Débit d’absorption spécifique (DAS) : recommandations de l'ANSES sur les smartphones trop près du corps !

Le 21 Octobre 2019, l'ANSES (l'Agence Nationale de Sécurité sanitaire de l'alimentation, de l'Environnement et du travail) a publié un rapport concernant les effets indésirables liés au DAS des smartphones et terminaux mobiles.
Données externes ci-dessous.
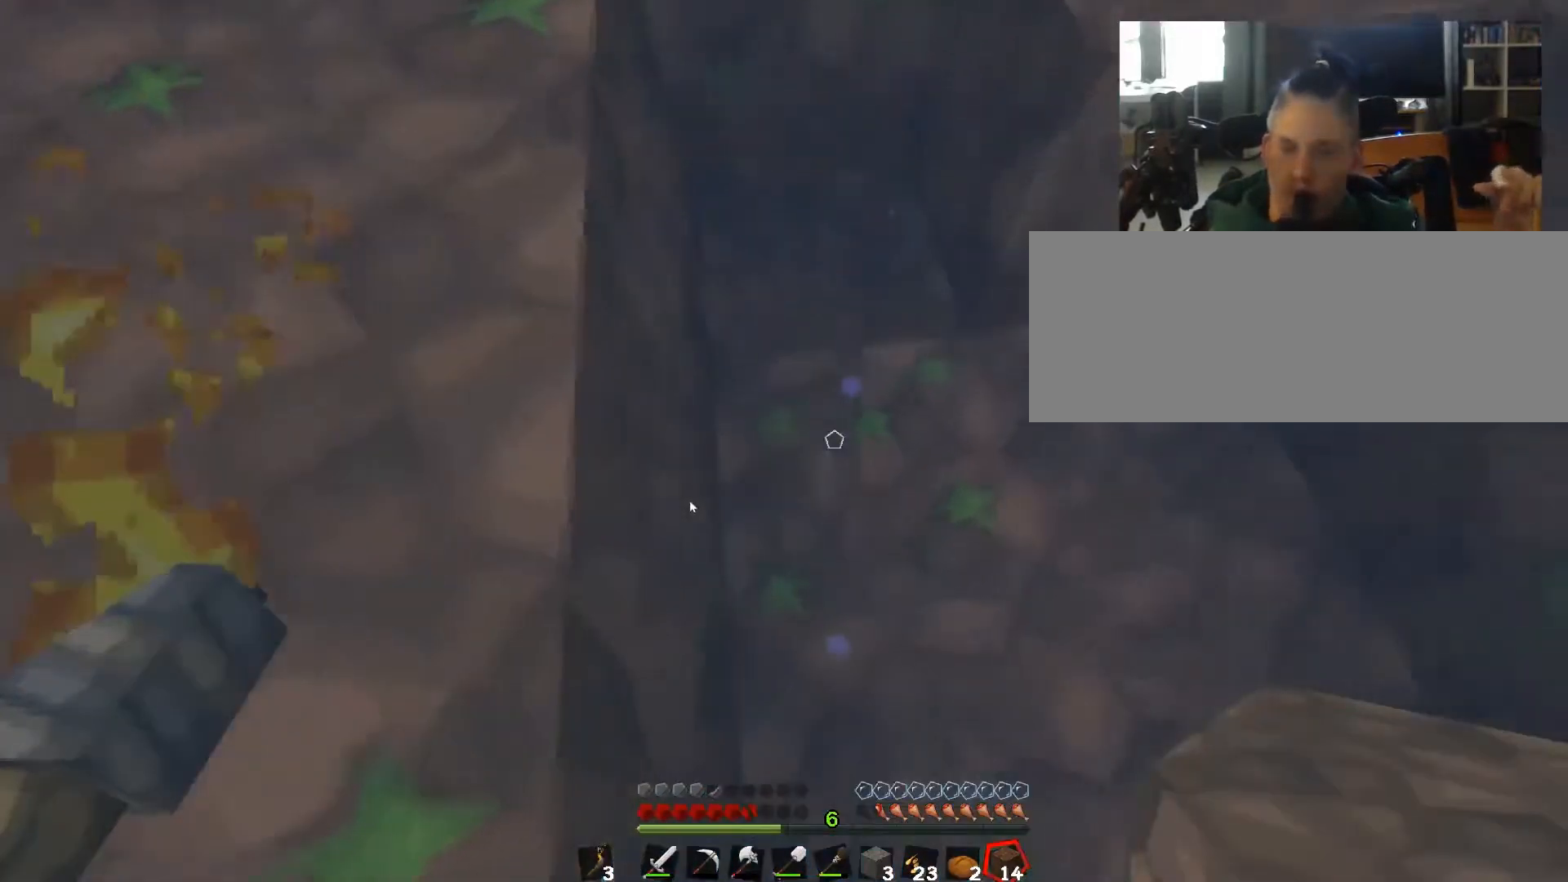
{"keys": [], "events": []}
Datant de Juillet dernier, l'expertise a portée sur l'étude de sujet entre le 1er Janvier 2012 et le 31 Décembre 2016 avant d'en étudier la teneur, via cette synthèse d'un peu plus de cents pages, entre le 15 Février 2018 et le 17 Avril 2019.

 

 

"L’ANFR a réalisé, entre 2012 et 2016, des mesures de DAS tronc complémentaires, à une distance réglée à 0 mm du corps d’une part, et à 5 mm d’autre part. Ces mesures, qui s’affranchissaient de la distance d’éloignement prévue par les constructeurs, ne rentraient pas dans le cadre normatif. Elles étaient cependant représentatives de certaines situations d’exposition réalistes et ont permis d’identifier des DAS tronc supérieurs à 2 W/kg pour certains téléphones mobiles", explique l'Agence nationale Française  qui en a profité pour rappeler l'existence, depuis le 13 Juin 2016, de la directive RED (ex-R&TTE qui permettait, à l'époque, de laisser libre-choix au fabricant pour imposer son DAS-limite à un terminal ou appareil électronique donné...). Dans le rapport, il est notifié que celui-là même viendra en complément du rapport publié en 2016, concernant les radiofréquences des appareils du genre sur les enfants.

 

(Source : ANFR.fr)

 

Entre 2012 et 2016, 409 smartphones ont ainsi été étudiés (y compris, donc, pendant la période ou l'ancienne directive R&TTE était appliquée : l'ANSES souligne, de ce fait, que les fabricants pouvaient appliquer un DAS-limite jusqu'à 25 mm), permettant ainsi de comparer l'ancien DAS (0-25 mm, donc) avec l'actuel DAS de la directive RED dont 137 téléphones mobiles, parmi l'ensemble, ont été ainsi testés. Premier constat : sans surprise, le DAS-limite (2 W / Kg) n'est pas respecté depuis 2013, concernant 76 % des smartphones testés (206) à une distance du DAS-tronc nulle. Même constat pour les quelques 137 autres téléphones mobiles avec un DAS-tronc limité à 5 mm : si la marge reste plus minime que pour une valeur nulle du DAS-tronc, 18 terminaux mobiles  dépassaient la norme.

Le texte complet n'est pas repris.